Wednesday, May 15, 2013

A cycle in commodity prices

I've pulled together a few longer time series for commodity prices, now going back to 1984. As done before I've plotted two ratios against each other--in this case I've used the gold-oil ratio (gold in $/oz, oil in $/barrel) and the silver-barley ratio (silver in $/oz, barley in $/tonne). I haven't found a consistent rough rice price series going back that far.


The first thing to notice is that the data are all pretty much confined to an ellipse, the main exception being the recent large excursion in silver two years ago.

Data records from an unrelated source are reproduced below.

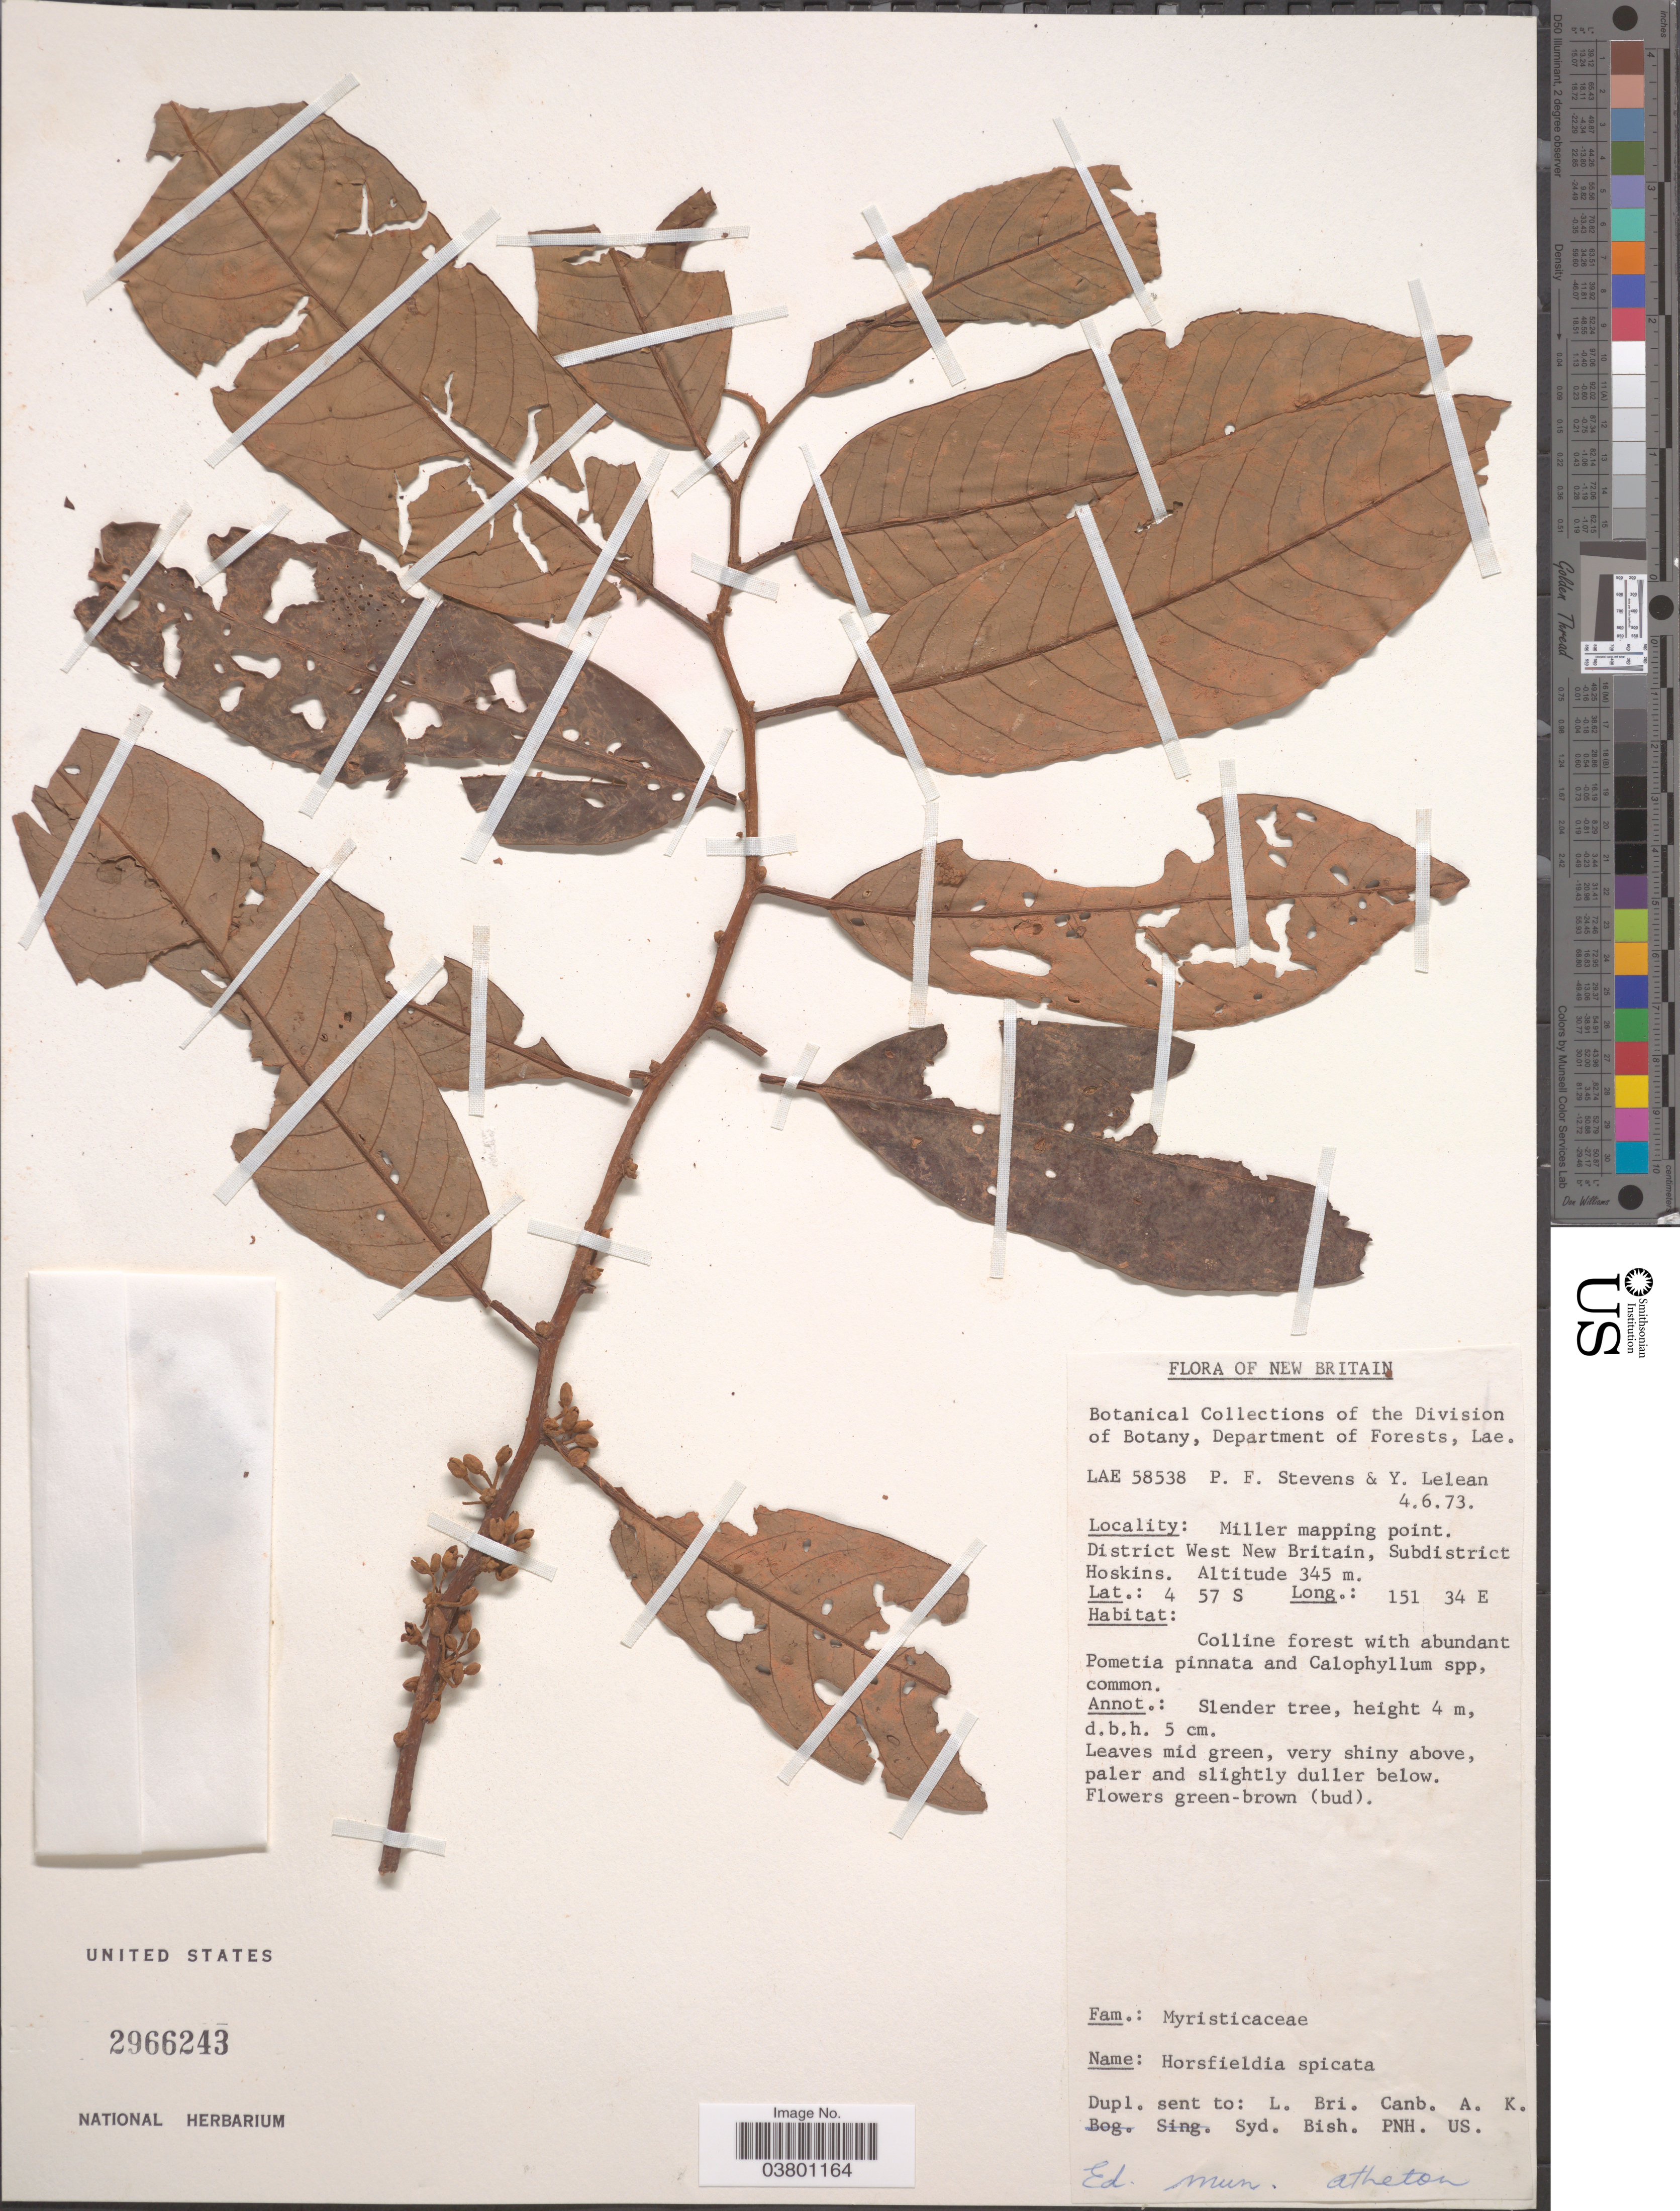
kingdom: Plantae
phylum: Tracheophyta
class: Magnoliopsida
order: Magnoliales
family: Myristicaceae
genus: Horsfieldia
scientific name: Horsfieldia sp.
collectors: P. F. Stevens & Y. Lelean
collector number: LAE 58538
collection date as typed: Transcribed d/m/y: 4/6/73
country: Papua New Guinea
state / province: West New Britain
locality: New Britain. [unsure placement] Miller mapping point. District West New Britain, Subdistrict Hoskins.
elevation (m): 345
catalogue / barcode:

The second thing to notice is that the observations do not all occur throughout the ellipse, but seem to be confined to its edge. Almost as if the system were tracing out a large cycle (or series of cycles).

The direction and rate of change of the cycles can be seen by plotting the dates of observations on the scatterplot.


Starting at the lower right in 1984, the observations follow the outer edge of the above ellipse in a counter-clockwise direction, completing the upper half in about five years. The trajectory is not smooth, but very noisy, with some backtracking.


The trajectory is much noisier after 1990. The trajectory is confined into four areas in sequence outlined by ellipses in the above figure. The overall rate of evolution along the elliptical trajectory has slowed dramatically, as it has taken nearly 25 years to complete the lower half of the big orbit.

Interestingly, the direction of the orbit is the opposite to what I had supposed it would be when I first graphed the scatterplot. I had assumed we would see higher silver (industrial activity) followed by higher oil price, leading to higher food prices, which I thought would scare people into gold. But what we observe since 1984 is the opposite--higher silver prices leads to higher gold prices leading to higher food prices (anticipating inflation?) followed by higher oil.

The peak in the Au/oil ratio in 1988 is a reflection of low oil price rather than high gold. Perhaps the high silver/barley ratio is a reflection of low food prices, which allows more savings in India and China which translate into gold demand, raising the price of gold first, and food prices secondly due to increased demand.

I'm not sure what to make of the increased noise since 1990. It may have to do with the increasing amounts of easy money in the system encouraging more participants in the commodities markets. Maybe it was just that I was broke in 1990 and hung around with more broke people--but I don't recall anyone ever talking about investing in commodities back then. Not like today. I wouldn't ascribe it to central bank interference--if you were a CB, where is the sweet spot in the above plot?